What you are asked to do = All of the data below is to be returned unaltered.

Records for this task =

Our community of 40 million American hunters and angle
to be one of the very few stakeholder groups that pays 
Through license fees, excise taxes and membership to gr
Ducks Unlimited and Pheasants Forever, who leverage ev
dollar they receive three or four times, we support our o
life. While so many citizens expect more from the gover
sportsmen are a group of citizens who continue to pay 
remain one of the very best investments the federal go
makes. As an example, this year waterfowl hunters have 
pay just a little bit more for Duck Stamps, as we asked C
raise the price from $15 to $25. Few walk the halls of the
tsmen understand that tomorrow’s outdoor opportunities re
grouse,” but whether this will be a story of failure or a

Finished exercise =
Our community of 40 million American hunters and angle
to be one of the very few stakeholder groups that pays 
Through license fees, excise taxes and membership to gr
Ducks Unlimited and Pheasants Forever, who leverage ev
dollar they receive three or four times, we support our o
life. While so many citizens expect more from the gover
sportsmen are a group of citizens who continue to pay 
remain one of the very best investments the federal go
makes. As an example, this year waterfowl hunters have 
pay just a little bit more for Duck Stamps, as we asked C
raise the price from $15 to $25. Few walk the halls of the
tsmen understand that tomorrow’s outdoor opportunities re
grouse,” but whether this will be a story of failure or a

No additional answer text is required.